Asymptotes
Find the vertical asymptote of this rational function by setting its denominator to #0# and solving for #x#.
Let #x-1=0#
#x=1#
Which means that there's a vertical asymptote passing through the point #(1,0)#.
*FYI you can make sure that #x=1# does give a vertical asymptote rather than a removable point of discontinuity by evaluating the numerator expression at #x=1#. You can confirm the vertical asymptote if the result is a non-zero value. However if you do end up with a zero, you'll need to simplify the function expression, remove the factor in question, for example #(x-1)#, and repeat those steps. *
You may find the horizontal asymptote (a.k.a "end behavior") by evaluating #lim_{x to infty}4/(x-1)# and #lim_{x to -infty}4/(x-1)#.

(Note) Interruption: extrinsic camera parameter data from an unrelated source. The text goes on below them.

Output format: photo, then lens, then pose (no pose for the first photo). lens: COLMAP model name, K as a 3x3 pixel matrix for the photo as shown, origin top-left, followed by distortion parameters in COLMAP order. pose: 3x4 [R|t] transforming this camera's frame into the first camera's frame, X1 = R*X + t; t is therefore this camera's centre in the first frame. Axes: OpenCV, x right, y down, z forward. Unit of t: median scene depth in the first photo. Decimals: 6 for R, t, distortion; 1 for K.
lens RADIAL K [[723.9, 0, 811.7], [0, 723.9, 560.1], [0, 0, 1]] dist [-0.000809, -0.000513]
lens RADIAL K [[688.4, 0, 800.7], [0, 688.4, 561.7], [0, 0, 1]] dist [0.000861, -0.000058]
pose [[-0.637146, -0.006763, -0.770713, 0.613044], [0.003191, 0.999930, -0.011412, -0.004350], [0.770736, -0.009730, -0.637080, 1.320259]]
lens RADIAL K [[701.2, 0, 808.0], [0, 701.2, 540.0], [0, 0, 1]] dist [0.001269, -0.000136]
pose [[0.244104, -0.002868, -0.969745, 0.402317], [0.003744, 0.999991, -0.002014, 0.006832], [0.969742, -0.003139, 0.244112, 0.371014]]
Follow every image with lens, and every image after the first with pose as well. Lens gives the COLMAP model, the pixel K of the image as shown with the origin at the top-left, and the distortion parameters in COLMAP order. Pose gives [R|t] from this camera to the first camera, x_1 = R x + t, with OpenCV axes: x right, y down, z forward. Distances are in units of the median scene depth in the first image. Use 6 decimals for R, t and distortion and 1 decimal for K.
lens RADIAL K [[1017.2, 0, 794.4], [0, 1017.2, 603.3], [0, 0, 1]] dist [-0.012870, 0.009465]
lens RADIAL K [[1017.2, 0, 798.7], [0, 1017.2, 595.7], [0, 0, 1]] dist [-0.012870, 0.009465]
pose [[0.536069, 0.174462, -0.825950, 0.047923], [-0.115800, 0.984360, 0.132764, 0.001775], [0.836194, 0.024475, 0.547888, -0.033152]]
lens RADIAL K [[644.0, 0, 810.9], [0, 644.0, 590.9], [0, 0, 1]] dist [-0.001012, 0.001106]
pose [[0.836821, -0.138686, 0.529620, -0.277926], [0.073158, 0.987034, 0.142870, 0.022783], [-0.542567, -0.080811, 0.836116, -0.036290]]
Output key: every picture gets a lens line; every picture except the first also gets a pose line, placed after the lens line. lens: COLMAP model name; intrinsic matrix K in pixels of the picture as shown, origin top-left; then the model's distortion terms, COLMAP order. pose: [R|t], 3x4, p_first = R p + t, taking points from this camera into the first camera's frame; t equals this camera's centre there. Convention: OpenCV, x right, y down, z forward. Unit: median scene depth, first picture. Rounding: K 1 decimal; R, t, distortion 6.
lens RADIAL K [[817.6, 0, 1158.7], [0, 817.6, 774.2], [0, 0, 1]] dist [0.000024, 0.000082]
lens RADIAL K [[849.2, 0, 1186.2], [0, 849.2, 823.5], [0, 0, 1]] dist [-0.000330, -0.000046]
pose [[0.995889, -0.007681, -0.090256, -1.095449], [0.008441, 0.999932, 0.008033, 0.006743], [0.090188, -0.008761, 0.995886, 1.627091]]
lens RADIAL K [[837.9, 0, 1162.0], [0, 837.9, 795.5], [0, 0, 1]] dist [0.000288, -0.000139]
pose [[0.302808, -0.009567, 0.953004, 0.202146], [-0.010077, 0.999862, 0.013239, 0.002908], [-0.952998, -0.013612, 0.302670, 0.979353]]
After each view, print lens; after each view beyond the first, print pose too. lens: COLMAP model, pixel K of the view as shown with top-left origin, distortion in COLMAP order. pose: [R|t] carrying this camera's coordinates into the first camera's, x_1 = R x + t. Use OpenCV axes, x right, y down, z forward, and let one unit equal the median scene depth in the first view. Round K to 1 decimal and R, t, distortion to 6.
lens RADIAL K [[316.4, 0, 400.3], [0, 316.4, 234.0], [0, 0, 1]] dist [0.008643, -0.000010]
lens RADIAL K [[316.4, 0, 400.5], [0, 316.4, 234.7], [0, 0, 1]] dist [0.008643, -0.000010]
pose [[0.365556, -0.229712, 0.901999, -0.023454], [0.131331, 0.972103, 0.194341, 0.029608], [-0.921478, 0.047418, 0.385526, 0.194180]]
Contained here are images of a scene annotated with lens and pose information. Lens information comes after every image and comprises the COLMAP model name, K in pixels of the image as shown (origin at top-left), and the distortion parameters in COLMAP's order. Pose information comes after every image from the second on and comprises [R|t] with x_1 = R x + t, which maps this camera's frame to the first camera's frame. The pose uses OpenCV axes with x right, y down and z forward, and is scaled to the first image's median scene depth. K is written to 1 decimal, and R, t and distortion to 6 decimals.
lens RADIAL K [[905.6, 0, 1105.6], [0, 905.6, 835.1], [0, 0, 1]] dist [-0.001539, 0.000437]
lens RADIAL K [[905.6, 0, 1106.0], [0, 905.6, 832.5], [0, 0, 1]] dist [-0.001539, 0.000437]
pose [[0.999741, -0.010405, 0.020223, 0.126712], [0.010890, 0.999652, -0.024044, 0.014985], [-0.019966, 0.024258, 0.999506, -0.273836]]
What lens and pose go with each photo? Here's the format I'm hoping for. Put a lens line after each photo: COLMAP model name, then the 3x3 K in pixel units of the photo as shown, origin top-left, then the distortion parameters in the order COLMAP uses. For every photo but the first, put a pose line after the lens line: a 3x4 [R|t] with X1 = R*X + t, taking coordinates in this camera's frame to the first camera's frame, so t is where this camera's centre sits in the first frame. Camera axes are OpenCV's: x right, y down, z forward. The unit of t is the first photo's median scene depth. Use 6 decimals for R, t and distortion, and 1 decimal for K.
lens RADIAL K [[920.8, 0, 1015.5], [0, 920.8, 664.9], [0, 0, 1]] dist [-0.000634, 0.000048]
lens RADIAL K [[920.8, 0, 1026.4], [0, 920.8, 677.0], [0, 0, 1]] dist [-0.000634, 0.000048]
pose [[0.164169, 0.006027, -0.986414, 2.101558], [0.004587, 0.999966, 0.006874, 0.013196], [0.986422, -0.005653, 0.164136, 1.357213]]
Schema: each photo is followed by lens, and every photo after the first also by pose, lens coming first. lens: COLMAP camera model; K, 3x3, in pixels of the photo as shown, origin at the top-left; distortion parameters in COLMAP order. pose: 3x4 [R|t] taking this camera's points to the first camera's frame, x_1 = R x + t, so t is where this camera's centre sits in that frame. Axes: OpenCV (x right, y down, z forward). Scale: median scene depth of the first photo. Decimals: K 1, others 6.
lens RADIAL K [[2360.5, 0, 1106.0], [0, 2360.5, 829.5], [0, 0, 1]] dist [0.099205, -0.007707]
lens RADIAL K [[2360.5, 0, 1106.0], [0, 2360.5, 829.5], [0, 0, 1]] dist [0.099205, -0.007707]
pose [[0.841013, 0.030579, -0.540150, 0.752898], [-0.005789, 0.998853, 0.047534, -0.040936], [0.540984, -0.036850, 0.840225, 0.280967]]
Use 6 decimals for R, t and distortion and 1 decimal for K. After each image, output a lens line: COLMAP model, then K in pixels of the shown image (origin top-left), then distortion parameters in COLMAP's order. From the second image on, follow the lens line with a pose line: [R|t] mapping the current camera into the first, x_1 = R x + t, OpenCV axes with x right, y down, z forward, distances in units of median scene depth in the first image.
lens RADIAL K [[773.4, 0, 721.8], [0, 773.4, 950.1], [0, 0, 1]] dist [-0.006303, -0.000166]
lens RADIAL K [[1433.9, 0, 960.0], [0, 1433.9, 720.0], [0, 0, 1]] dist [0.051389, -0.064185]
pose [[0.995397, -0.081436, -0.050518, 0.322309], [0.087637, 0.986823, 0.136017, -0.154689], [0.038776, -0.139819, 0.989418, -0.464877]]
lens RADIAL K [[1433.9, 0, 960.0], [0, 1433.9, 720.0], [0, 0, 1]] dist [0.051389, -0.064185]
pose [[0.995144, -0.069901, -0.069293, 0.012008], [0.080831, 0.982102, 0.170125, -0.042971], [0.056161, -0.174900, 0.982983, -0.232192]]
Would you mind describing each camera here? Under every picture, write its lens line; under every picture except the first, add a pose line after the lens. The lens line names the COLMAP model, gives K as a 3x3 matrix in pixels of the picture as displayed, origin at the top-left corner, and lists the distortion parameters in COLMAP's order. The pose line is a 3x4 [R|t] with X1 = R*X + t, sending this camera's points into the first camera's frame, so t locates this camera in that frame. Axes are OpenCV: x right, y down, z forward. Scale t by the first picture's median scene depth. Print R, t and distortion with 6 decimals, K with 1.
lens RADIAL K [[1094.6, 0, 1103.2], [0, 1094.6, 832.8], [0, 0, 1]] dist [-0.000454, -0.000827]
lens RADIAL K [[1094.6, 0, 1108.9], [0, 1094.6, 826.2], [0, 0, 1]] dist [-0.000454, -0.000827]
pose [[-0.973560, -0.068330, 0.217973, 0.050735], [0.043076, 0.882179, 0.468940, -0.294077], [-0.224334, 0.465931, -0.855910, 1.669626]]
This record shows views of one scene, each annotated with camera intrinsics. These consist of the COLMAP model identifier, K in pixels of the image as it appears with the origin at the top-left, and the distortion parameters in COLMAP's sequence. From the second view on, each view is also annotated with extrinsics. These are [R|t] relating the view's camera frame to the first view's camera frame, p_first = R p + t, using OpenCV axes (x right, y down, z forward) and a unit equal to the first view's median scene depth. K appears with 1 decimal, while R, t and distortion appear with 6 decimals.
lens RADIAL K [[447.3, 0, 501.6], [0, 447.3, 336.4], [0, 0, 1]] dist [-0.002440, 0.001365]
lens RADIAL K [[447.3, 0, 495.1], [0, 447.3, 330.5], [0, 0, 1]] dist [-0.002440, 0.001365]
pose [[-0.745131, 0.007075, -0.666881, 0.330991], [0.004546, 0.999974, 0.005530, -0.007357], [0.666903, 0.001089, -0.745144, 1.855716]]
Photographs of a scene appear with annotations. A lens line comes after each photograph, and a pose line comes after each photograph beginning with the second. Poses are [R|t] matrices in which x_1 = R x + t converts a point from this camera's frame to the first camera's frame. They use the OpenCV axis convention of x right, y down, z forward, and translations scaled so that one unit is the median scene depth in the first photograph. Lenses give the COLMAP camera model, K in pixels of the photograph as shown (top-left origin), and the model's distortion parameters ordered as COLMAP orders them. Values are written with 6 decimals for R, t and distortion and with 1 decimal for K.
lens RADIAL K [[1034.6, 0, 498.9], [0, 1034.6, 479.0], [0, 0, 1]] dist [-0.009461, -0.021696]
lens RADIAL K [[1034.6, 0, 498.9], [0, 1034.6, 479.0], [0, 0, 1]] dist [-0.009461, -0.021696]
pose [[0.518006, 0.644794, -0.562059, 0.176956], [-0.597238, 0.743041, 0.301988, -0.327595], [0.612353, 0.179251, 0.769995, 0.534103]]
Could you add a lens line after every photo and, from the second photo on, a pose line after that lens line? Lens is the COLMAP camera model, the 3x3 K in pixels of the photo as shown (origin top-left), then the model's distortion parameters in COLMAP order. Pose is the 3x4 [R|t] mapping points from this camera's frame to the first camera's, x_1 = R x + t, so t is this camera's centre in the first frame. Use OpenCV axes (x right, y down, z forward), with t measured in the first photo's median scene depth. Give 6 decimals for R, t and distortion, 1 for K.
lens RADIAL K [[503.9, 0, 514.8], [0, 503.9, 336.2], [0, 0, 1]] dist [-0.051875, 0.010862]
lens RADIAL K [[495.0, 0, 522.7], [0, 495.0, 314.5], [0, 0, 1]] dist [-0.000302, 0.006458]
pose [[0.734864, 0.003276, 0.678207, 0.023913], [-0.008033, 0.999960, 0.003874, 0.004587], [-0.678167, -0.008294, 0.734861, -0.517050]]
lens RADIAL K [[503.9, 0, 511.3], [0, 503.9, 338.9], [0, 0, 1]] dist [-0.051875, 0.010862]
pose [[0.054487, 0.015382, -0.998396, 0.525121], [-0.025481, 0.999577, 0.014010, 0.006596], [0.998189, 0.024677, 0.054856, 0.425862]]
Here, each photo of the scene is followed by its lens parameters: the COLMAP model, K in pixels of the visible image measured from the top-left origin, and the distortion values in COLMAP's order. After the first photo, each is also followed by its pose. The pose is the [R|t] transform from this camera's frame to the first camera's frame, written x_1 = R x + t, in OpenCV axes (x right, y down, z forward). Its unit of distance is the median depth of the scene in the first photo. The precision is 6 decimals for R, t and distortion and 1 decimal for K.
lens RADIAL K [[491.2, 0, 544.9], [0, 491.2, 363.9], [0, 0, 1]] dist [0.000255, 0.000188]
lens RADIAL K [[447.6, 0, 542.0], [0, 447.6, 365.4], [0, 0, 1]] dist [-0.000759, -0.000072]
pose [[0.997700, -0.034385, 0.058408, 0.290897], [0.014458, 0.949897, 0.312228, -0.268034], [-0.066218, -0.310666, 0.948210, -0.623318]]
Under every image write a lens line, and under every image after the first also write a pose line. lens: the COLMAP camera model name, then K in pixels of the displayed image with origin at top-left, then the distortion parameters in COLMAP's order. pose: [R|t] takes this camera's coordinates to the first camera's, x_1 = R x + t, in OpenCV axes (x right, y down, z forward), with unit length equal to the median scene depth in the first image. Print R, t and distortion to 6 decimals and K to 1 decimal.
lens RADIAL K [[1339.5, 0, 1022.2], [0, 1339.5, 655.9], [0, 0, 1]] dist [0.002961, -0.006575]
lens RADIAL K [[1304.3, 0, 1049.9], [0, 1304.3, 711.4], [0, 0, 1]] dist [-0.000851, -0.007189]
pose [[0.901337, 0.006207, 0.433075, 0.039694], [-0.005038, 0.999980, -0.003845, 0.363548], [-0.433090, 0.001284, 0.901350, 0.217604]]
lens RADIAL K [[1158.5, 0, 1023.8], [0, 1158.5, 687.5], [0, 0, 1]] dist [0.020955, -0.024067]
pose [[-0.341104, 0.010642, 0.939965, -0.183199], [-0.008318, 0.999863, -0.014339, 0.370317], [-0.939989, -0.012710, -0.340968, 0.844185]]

If you haven't learned limits yet, you'll still able to find the asymptote by plugging in large values of #x# (e.g., by evaluating the function at #x=11#, #x=101#, and #x=1001#.) You'll likely find that as the value of #x# increase towards positive infinity, the value of #y# getting closer and closer to- but never reaches #0#. So is the case as #x# approaches negative infinity.
By definition , we see that the function has a horizontal asymptote at #y=0#
Graph
You might have found the expression of #y=1/x#, the #x#-reciprocal function similar to that of #y=4/(x-1)#. It is possible to graph the latter based on knowledge of the shape of the first one.
Consider what combination of transformations (like stretching and shifting) will convert the first function we are likely familiar with, to the function in question.
We start by converting
#y=1/x# to #y=1/(x-1)#
by shifting the graph of the first function to the right by #1# unit. Algebraically, that transformation resembles replacing #x# in the original function with the expression #x-1#.
Finally we'll vertically stretch the function #y=1/(x-1)# by a factor of #4# to obtain the function we're looking for, #y=4/(x-1)#. (For rational functions with horizontal asymptotes the stretch would effectively shifts the function outwards.)